---------- GIVEN PASSAGE
Until he had a conversation with God, Al North ran from conflict…literally.

As a kid, he hid in the woods for hours and even days to avoid strife at home. Besieged by failing grades in college, he quit without saying a word to anyone and enlisted in the Air Force, a stint that landed him in Vietnam. And then, well into adulthood, he left his well-paying marketing positions just to dodge conflict with bosses and coworkers.
Until he had a conversation with God, Al hadn’t peeled back the onion to discover the reason for his fleet feet.
Unbeknownst to him at the time, he struggled with post-traumatic stress disorder (PTSD), a mental health condition now being recognized during PTSD Awareness Month.
“Everyone has a hang-up,” Al said. Maybe his story will resonate with you.
The Root of His PTSD
PTSD, which I addressed in two previously published stories available here and here, isn’t a newly recognized condition. It dates to 50 B.C. when Hippocrates described the disorder in a poem.
Though veterans, like Al, are more likely to have PTSD than civilians, statistics show that about six out of every 100 people will have PTSD at some point in their lives.
When I first met Al at a local coffee shop, he told me that his experience in Vietnam hadn’t caused the disorder—at least directly. As a staff sergeant at the Cam Ranh Air Force Base, he’d felt successful for the first time in his life, which seemed to temper his compulsion to run when adversity struck.

No, the genesis of his condition came years earlier as a kid growing up in rural Massachusetts.
Research shows that one of the leading causes of PTSD is sexual violence. And indeed, Al could check that box…among other things. Al’s uncle violated him, and other family members and peers bullied him because of his small build. “I was the runt and never measured up to the big men in my family,” he told me.
His low self-esteem was further compounded by an undiagnosed learning disability that affected his ability to process information. Even a teacher once told him he’d never amount to much.
The Trip Wire
These long-hidden traumas eventually bubbled to the forefront after living through a major missile attack just one week before his tour in Vietnam was supposed to end. Huddled amid the sandbags stacked outside his hootch, he thought he was going to die.
The terror of that hours-long attack tripped something inside his mind, only to be further aggravated by events and situations when he returned to the states.
--------------------
---------- SUPPLIED RECORDS
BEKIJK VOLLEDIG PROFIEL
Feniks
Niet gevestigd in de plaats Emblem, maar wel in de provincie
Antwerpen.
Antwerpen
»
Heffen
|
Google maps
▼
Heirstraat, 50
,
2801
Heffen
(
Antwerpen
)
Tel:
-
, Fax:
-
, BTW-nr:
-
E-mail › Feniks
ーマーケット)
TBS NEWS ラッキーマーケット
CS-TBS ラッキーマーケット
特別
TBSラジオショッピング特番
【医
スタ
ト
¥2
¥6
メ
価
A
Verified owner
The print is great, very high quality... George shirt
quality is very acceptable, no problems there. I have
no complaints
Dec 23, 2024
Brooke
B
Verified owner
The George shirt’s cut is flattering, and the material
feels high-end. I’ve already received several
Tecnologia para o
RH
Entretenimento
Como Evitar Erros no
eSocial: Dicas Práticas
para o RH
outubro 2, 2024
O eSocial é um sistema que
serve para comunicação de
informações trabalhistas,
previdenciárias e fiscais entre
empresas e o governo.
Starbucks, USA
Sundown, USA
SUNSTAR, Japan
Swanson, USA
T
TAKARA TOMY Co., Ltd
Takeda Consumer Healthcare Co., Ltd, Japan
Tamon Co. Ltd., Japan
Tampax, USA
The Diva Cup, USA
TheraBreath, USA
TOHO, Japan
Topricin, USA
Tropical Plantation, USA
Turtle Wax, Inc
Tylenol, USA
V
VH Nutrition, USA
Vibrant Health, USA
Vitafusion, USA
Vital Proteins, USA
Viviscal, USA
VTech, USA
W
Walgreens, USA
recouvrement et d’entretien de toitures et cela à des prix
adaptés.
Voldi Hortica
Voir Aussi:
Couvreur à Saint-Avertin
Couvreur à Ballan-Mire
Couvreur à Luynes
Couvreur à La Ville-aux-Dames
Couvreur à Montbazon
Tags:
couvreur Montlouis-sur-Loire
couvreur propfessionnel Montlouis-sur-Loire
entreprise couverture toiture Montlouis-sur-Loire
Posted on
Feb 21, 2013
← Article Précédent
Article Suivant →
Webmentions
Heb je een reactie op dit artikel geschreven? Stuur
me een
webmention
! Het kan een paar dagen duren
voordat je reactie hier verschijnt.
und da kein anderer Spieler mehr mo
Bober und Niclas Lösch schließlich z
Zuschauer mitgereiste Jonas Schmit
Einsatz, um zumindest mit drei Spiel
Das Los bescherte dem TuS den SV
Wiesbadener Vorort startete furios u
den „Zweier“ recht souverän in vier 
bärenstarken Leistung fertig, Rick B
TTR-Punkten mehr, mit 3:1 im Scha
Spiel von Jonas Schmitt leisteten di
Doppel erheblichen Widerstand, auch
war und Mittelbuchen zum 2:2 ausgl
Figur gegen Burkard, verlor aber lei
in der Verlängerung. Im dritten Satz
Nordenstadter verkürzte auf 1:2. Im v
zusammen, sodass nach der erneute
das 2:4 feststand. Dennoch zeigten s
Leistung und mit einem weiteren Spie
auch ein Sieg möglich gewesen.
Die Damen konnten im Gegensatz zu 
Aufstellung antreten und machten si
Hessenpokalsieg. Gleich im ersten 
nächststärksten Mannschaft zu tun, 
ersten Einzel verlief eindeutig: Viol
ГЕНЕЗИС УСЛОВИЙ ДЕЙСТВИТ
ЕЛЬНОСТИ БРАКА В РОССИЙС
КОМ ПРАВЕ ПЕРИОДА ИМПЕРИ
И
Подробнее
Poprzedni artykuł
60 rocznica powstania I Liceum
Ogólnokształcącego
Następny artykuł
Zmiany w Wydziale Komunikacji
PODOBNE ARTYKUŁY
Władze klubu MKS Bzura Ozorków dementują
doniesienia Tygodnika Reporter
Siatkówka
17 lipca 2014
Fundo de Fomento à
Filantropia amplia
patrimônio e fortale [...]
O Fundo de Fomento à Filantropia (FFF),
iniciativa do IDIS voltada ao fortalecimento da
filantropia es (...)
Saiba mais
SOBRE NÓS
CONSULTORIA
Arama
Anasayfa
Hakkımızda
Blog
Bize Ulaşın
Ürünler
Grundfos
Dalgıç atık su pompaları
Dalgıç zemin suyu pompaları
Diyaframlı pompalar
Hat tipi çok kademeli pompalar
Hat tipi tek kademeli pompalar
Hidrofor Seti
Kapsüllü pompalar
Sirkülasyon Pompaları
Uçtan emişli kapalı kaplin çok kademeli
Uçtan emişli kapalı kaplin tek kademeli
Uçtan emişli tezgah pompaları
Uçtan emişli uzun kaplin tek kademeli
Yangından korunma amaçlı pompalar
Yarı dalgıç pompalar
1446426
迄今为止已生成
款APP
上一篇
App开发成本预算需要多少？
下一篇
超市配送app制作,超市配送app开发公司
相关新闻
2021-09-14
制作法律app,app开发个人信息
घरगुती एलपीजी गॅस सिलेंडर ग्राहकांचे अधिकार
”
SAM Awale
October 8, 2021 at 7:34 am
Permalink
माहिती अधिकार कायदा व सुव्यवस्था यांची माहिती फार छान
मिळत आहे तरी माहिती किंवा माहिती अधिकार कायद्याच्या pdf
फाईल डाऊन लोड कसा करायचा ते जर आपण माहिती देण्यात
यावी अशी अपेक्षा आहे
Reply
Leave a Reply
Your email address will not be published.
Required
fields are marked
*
--------------------
REQUIRED ACTIONS —
- A) In the passage about Al North's PTSD, where did Al serve as a staff sergeant in Vietnam?
- B) Pick up the story of Al North's PTSD after its final sentence and keep writing.

RESPONSES TO THE EXERCISE —
- A) At the Cam Ranh Air Force Base.

- B)
“Someone should have forewarned us,” Al said, recalling the attitudes he’d encountered in the late 1960s. Perfect strangers would approach him. They would curse him and call him a baby killer.
The verbal abuse continued at home. Among the brawny men in his family, his service in the Air Force hadn’t counted for much. He was a “sissy” for not serving in the Army or Marines.
“I felt alone, confused. I had no support. That’s when the panic attacks started.”
Reverting to the Default Position
So, Al behaved as he’d always behaved. He ran. He jumped in his Volkswagen and drove to Tennessee where he’d gone to college before enlisting. There, he reconnected with old friends, including Jackie, whom he married three-and-a-half months later.
“They accepted me,” he said. “And I really needed that.”
Though he “had the blessing of a very supportive wife,” he still suffered. “I was living in a state of denial,” he continued. “I’d never talked about what I’d gone through.”
His Conversation with God
But Al had a trump card: his faith and Jackie, his wife of 53 years.
Through his church, he learned about Celebrate Recovery, a Christian-based recovery program for anyone struggling with hurts, hang-ups, and habits of any kind. His pastor needed someone to run the program at Al’s church.
That’s when he had a conversation with God.
“You need to volunteer,” God told Al in the middle of the night. “I got up and told my wife I was going to volunteer for this ministry. Unbelievably, my wife had the same conversation, and she said, ‘we’re going to do this together.’”

Understanding His Life’s Purpose
Until that point 11 years ago, Al hadn’t considered the need for recovery. (This despite a major panic attack brought on by a graphic video and not remembering the drive home.)
But to run the program, he had to take the program and that’s when discovery began…all set in motion by a request from God.
Once he admitted, among other things, that he was powerless over his compulsive behaviors and had taken a moral inventory of himself—two of Celebrate Recovery’s 12 steps—Al began to understand that his life had been hobbled by PTSD.
These days, life looks a lot different. He’s convinced that the adversity he faced uniquely prepared him to become the man he is today, the state representative for Celebrate Recovery, a job that entails establishing ministries across Tennessee and counseling other veterans and prison inmates.
“I have a passion,” he said, “for being a voice for understanding trauma—the impact on people’s lives. I teach hope.”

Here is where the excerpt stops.